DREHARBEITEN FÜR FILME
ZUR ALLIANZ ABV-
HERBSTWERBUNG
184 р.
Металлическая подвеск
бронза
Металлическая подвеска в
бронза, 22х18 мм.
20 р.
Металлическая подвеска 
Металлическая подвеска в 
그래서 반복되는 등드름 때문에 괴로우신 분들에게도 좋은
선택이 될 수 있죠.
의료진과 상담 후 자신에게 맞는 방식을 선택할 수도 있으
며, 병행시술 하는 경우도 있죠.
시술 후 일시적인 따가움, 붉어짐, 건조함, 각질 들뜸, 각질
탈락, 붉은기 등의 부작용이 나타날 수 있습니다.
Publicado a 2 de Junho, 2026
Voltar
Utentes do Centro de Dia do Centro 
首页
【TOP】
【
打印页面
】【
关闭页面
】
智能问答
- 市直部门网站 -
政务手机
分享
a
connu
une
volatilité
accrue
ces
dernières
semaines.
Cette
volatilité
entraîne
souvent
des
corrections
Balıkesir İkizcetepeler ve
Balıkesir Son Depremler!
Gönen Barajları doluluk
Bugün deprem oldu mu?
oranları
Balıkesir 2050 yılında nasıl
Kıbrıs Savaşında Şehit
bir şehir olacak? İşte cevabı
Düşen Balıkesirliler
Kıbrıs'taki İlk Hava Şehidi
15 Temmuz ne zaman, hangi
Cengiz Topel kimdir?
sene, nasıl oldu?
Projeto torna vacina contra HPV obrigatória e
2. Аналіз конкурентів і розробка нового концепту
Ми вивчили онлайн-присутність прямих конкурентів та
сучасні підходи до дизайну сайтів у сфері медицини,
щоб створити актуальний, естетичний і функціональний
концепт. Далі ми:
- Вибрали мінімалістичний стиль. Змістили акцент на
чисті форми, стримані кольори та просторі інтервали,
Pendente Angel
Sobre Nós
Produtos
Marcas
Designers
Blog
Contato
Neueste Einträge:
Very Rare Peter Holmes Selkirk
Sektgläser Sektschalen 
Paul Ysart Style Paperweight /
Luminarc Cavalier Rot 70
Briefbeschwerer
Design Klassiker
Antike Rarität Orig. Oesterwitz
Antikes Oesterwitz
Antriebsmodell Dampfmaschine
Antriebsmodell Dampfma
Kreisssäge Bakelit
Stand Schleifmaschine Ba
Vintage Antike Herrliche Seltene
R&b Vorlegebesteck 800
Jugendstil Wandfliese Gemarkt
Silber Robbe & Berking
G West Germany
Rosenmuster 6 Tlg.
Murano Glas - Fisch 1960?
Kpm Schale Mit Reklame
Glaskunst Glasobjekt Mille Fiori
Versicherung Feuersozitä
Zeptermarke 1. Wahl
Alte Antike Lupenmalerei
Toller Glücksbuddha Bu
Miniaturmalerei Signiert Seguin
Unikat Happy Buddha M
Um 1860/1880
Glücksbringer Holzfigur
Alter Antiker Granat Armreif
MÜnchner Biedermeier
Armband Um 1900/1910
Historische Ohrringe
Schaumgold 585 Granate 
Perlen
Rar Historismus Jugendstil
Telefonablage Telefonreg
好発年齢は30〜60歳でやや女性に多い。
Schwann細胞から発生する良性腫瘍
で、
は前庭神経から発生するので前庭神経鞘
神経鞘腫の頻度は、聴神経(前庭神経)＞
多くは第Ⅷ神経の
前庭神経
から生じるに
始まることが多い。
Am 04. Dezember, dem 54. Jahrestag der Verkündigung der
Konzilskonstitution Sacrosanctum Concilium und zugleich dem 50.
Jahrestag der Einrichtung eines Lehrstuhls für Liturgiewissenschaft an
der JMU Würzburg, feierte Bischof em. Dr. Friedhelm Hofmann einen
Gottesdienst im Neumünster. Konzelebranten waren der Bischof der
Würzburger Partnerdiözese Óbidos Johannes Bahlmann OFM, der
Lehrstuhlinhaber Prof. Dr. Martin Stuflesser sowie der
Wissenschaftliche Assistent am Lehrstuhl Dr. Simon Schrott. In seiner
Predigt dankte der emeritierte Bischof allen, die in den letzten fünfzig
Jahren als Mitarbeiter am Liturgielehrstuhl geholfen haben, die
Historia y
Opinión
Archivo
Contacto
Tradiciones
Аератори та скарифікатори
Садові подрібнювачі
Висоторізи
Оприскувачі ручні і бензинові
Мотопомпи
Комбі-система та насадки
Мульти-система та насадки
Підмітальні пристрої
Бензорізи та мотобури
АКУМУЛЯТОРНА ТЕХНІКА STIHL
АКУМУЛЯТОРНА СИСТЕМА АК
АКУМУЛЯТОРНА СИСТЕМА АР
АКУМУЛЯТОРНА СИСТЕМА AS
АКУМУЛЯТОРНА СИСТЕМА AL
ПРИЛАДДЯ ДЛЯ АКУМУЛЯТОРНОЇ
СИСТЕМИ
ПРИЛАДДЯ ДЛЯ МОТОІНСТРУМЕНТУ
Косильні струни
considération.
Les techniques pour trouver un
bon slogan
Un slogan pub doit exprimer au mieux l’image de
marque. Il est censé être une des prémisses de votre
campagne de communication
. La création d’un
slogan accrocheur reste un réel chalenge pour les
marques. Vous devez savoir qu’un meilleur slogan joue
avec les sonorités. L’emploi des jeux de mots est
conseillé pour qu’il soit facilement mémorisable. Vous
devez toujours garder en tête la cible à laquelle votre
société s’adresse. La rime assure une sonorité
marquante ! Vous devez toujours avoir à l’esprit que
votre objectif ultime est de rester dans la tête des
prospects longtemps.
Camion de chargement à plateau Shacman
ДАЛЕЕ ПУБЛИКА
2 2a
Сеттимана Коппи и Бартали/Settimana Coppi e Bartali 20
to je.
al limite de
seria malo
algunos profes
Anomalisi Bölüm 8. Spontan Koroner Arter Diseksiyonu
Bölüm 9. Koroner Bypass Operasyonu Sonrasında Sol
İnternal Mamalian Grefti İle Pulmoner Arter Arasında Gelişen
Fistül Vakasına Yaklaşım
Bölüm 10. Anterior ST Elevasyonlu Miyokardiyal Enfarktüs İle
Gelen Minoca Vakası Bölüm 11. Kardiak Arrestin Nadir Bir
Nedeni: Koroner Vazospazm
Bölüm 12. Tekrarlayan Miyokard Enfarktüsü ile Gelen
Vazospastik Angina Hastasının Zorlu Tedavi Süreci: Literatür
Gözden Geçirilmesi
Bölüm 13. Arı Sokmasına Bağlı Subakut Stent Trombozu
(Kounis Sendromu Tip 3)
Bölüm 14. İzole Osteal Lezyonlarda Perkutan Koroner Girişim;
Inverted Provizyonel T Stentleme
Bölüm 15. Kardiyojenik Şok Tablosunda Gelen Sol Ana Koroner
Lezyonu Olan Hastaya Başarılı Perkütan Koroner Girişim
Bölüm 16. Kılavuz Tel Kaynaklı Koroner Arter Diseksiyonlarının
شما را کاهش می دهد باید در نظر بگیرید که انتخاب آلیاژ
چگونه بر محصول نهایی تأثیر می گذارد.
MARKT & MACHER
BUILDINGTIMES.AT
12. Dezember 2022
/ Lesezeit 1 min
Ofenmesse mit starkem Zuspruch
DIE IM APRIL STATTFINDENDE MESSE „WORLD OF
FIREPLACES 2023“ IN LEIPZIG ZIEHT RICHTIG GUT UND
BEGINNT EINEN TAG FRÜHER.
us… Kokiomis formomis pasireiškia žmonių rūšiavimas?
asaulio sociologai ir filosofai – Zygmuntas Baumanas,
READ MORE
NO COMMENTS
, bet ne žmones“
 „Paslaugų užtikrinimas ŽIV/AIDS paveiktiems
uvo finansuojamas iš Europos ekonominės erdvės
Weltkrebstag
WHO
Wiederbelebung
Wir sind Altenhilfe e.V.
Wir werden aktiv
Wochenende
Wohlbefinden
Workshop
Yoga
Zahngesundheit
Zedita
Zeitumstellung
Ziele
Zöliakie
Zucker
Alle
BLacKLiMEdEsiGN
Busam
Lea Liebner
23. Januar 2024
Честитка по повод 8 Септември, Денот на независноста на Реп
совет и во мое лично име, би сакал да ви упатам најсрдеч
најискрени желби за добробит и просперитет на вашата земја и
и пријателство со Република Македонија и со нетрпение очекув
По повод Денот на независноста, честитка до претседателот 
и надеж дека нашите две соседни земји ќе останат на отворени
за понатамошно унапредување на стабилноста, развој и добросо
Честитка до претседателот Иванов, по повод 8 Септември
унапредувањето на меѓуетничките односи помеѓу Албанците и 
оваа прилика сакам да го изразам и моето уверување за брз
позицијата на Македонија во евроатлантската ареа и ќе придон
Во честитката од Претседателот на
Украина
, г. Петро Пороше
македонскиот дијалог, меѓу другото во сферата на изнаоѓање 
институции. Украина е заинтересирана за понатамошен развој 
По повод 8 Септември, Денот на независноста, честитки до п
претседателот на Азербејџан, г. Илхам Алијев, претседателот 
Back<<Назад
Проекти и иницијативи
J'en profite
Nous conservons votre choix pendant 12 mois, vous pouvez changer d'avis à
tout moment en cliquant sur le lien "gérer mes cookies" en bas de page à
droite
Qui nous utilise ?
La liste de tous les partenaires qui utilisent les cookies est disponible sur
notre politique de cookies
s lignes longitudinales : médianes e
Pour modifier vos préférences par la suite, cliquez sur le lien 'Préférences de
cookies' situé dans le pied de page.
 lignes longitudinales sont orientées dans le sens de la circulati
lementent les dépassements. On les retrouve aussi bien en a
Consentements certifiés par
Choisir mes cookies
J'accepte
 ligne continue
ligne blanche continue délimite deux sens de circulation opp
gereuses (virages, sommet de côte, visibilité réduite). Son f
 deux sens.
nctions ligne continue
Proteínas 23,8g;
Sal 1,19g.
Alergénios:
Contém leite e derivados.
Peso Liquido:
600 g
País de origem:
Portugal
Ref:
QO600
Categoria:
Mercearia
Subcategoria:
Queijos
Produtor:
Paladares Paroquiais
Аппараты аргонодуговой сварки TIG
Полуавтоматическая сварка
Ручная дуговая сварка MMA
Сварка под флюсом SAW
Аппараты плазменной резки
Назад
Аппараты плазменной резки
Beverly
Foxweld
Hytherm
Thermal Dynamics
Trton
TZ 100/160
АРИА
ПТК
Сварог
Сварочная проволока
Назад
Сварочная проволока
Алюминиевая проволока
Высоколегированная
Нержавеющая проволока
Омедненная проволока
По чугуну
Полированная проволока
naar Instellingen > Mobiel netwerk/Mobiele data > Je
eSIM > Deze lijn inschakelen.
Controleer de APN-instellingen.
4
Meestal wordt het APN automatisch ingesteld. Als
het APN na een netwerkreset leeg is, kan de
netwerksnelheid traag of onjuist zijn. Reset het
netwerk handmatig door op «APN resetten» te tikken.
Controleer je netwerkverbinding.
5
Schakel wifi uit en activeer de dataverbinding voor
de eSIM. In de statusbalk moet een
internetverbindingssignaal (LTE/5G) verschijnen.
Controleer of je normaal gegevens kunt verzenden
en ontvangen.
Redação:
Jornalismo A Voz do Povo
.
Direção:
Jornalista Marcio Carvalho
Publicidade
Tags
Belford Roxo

☆ ☆ ☆ ☆ ☆

■ Activity: Convert everything from the start of the records down to the line that contains "Balıkesir İkizcetepeler ve", both ends included, into a JSON list of strings with one string per line and blank lines left out.

■ Response:
[
  "DREHARBEITEN FÜR FILME",
  "ZUR ALLIANZ ABV-",
  "HERBSTWERBUNG",
  "184 р.",
  "Металлическая подвеск",
  "бронза",
  "Металлическая подвеска в",
  "бронза, 22х18 мм.",
  "20 р.",
  "Металлическая подвеска ",
  "Металлическая подвеска в ",
  "그래서 반복되는 등드름 때문에 괴로우신 분들에게도 좋은",
  "선택이 될 수 있죠.",
  "의료진과 상담 후 자신에게 맞는 방식을 선택할 수도 있으",
  "며, 병행시술 하는 경우도 있죠.",
  "시술 후 일시적인 따가움, 붉어짐, 건조함, 각질 들뜸, 각질",
  "탈락, 붉은기 등의 부작용이 나타날 수 있습니다.",
  "Publicado a 2 de Junho, 2026",
  "Voltar",
  "Utentes do Centro de Dia do Centro ",
  "首页",
  "【TOP】",
  "【",
  "打印页面",
  "】【",
  "关闭页面",
  "】",
  "智能问答",
  "- 市直部门网站 -",
  "政务手机",
  "分享",
  "a",
  "connu",
  "une",
  "volatilité",
  "accrue",
  "ces",
  "dernières",
  "semaines.",
  "Cette",
  "volatilité",
  "entraîne",
  "souvent",
  "des",
  "corrections",
  "Balıkesir İkizcetepeler ve"
]